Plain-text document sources
———
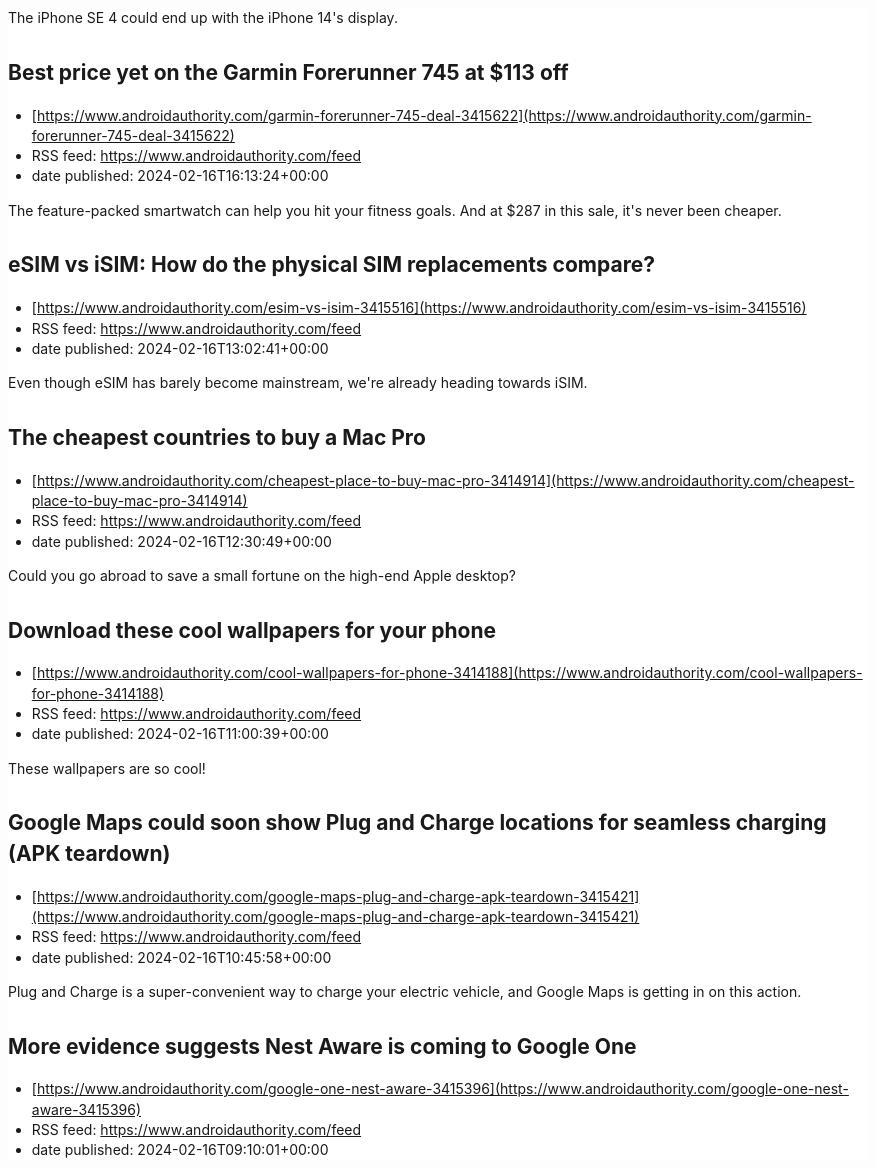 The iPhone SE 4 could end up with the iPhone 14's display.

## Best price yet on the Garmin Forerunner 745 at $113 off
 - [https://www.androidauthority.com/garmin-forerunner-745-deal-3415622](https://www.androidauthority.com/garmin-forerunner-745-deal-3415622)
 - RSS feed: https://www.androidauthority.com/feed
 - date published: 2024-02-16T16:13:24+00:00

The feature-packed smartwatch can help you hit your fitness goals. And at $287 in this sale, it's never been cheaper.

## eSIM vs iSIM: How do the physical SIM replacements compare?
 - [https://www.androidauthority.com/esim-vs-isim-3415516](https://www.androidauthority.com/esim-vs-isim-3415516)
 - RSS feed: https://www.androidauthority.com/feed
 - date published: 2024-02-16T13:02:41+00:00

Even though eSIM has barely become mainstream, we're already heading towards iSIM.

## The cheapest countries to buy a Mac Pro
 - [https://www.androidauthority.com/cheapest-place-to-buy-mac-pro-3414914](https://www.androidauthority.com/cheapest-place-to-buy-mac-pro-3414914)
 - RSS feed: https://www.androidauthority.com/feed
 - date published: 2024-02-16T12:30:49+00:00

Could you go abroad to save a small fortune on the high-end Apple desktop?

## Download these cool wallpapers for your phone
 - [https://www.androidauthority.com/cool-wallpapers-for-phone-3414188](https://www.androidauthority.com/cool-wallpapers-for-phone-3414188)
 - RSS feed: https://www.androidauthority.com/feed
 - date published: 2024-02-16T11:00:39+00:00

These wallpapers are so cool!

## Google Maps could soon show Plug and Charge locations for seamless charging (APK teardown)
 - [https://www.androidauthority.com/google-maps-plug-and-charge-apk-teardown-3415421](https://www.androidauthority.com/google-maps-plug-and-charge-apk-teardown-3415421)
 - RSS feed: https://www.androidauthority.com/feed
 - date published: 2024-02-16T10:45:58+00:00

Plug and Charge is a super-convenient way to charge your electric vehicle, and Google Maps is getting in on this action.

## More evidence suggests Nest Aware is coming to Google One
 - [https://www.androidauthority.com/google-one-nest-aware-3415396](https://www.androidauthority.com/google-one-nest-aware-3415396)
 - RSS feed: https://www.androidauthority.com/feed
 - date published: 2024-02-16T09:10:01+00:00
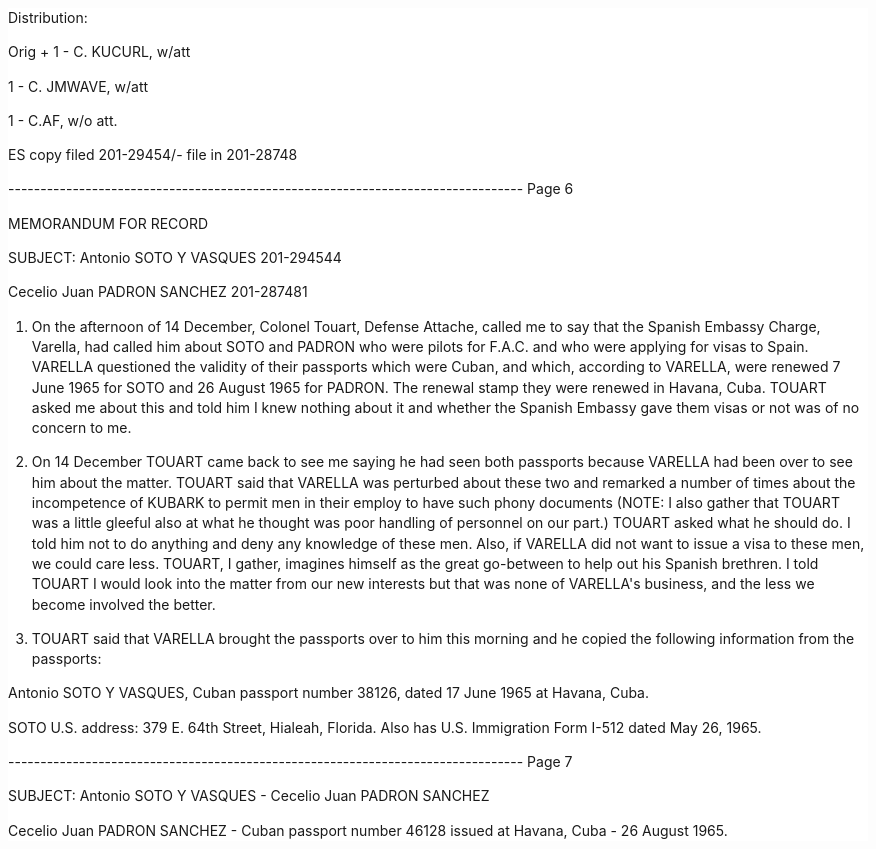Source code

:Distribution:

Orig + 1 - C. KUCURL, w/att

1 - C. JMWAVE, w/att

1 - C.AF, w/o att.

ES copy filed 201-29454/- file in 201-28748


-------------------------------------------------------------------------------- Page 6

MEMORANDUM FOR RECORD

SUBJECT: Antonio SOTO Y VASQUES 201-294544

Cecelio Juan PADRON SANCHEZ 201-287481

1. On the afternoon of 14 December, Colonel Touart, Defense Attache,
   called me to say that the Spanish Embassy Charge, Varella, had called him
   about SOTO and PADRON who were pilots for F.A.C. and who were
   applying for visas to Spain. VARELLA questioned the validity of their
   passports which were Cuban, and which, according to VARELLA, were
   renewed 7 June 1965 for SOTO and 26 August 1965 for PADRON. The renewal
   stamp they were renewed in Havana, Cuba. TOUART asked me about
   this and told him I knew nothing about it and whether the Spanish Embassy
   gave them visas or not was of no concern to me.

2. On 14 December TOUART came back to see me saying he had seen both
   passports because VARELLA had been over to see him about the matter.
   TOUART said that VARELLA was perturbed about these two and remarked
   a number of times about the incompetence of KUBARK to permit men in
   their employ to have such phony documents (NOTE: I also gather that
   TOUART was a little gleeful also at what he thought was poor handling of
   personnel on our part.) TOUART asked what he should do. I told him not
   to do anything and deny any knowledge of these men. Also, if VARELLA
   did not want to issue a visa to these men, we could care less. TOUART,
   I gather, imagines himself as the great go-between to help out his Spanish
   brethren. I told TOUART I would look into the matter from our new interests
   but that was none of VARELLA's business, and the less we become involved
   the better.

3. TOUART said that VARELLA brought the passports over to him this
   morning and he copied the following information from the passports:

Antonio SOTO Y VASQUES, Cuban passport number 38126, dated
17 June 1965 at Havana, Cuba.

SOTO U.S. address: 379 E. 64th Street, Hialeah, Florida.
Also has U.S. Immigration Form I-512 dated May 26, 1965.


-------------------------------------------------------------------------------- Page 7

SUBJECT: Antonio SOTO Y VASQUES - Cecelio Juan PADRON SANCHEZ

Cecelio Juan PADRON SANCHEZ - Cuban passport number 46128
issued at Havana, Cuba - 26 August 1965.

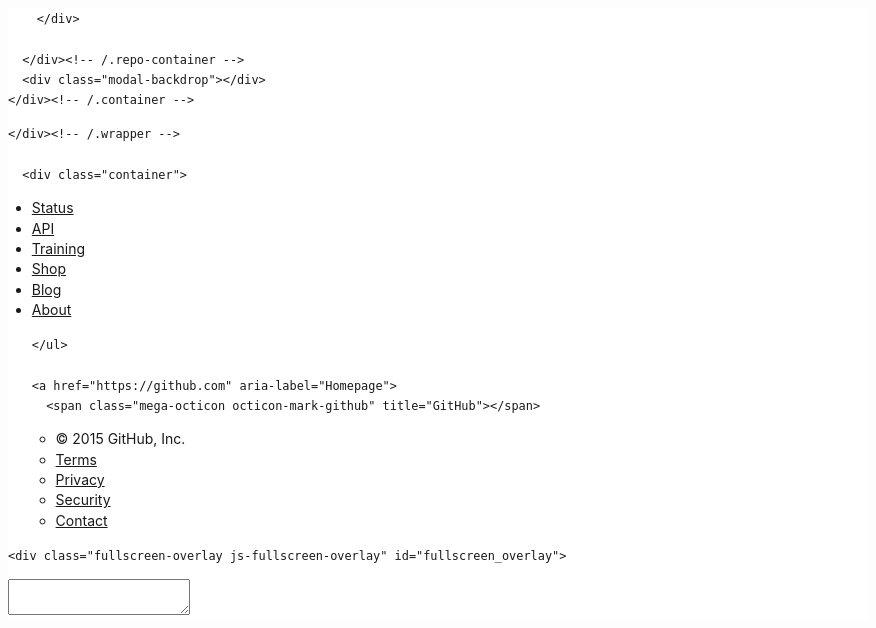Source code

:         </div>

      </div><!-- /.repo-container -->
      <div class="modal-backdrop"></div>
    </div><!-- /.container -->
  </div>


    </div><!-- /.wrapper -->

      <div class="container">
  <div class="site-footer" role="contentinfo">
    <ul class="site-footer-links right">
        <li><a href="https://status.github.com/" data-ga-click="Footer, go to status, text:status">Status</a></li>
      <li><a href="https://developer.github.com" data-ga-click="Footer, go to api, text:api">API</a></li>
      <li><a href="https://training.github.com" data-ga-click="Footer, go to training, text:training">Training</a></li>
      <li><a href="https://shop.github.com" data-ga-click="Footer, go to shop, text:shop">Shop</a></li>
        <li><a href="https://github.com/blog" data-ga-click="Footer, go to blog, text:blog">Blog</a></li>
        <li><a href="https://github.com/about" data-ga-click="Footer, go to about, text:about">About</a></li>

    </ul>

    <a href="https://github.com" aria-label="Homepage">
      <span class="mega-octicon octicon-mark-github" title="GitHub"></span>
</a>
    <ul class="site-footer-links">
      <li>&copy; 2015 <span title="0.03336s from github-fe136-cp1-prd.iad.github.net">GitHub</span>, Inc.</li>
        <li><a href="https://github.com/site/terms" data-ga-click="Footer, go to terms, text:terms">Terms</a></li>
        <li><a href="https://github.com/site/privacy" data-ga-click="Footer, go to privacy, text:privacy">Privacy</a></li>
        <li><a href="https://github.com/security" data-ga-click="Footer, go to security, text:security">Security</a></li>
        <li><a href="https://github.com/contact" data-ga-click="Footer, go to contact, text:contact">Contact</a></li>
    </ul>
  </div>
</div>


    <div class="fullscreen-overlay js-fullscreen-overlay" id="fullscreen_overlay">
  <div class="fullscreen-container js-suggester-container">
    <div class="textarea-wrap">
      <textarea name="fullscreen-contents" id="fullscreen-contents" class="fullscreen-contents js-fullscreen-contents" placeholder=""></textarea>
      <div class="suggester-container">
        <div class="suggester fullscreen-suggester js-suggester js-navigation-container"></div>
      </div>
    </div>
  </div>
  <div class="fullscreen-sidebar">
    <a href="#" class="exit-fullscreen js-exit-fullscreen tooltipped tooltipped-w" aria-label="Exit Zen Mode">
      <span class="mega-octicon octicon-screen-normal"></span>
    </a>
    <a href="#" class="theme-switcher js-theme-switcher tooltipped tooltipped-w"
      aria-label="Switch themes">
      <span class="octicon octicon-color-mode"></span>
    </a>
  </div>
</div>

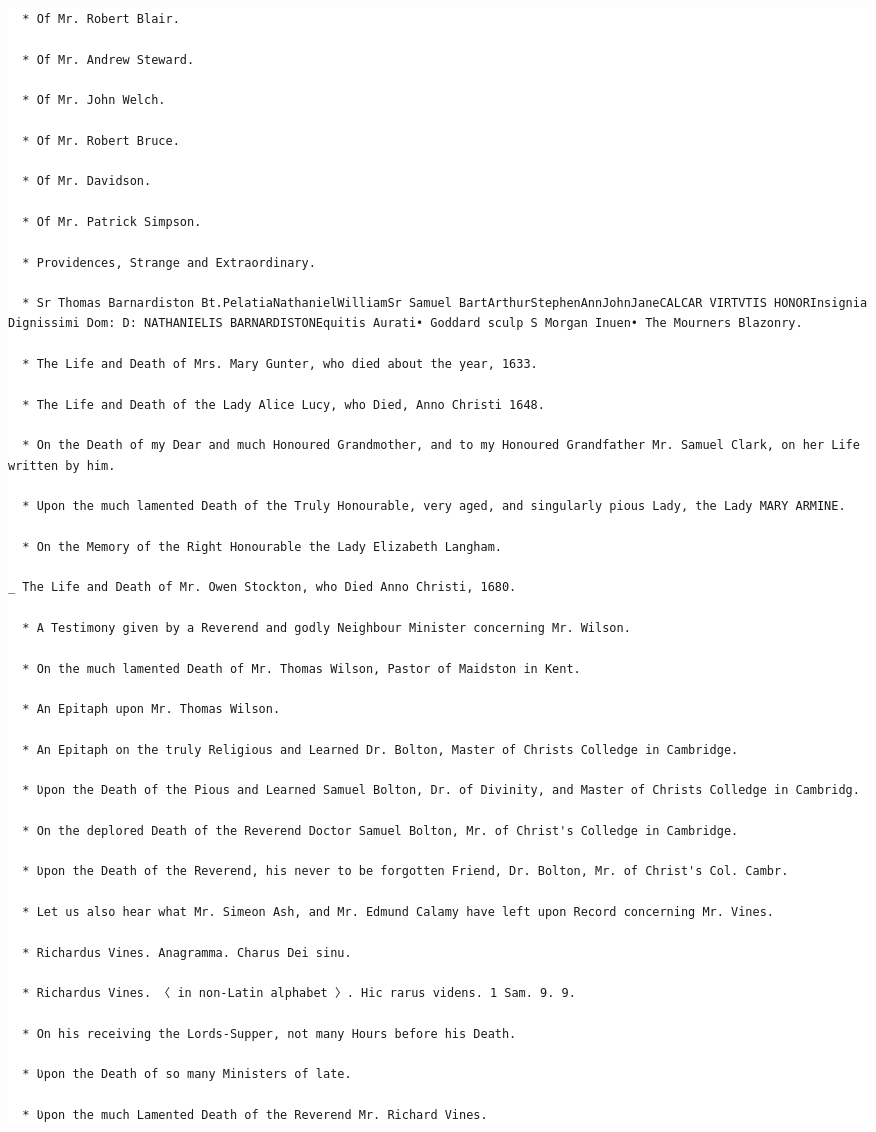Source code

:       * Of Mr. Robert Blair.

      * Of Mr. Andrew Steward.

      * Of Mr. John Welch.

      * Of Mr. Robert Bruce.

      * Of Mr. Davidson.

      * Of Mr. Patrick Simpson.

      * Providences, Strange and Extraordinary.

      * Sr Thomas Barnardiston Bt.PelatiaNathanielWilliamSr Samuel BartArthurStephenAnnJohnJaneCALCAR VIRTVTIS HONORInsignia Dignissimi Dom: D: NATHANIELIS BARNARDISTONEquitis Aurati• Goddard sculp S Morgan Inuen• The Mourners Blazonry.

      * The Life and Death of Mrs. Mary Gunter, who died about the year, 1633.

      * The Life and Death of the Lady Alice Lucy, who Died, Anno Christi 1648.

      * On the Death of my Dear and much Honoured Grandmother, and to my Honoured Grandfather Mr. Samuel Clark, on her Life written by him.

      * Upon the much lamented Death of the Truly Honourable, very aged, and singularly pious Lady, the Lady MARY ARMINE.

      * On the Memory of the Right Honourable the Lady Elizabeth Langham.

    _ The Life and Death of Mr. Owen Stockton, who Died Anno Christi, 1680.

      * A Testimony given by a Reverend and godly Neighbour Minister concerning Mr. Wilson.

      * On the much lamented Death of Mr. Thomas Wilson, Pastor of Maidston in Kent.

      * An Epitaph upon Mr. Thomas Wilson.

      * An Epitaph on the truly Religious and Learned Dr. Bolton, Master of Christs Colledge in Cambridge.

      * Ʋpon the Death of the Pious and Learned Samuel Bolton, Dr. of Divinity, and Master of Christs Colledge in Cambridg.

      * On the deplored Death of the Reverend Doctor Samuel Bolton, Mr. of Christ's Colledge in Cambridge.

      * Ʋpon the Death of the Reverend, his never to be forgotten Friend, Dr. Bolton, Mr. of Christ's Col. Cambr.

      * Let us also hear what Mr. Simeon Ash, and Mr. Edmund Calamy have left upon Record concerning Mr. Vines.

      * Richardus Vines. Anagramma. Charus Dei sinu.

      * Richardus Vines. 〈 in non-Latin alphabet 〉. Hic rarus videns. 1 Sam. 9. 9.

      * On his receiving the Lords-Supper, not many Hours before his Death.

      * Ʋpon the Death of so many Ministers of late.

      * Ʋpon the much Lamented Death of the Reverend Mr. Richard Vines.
———
*EXERCISE*. Your answer should be the lines of the records that hold the string "help".

*ANSWER SECTION*.
The feature-packed smartwatch can help you hit your fitness goals. And at $287 in this sale, it's never been cheaper.
   I gather, imagines himself as the great go-between to help out his Spanish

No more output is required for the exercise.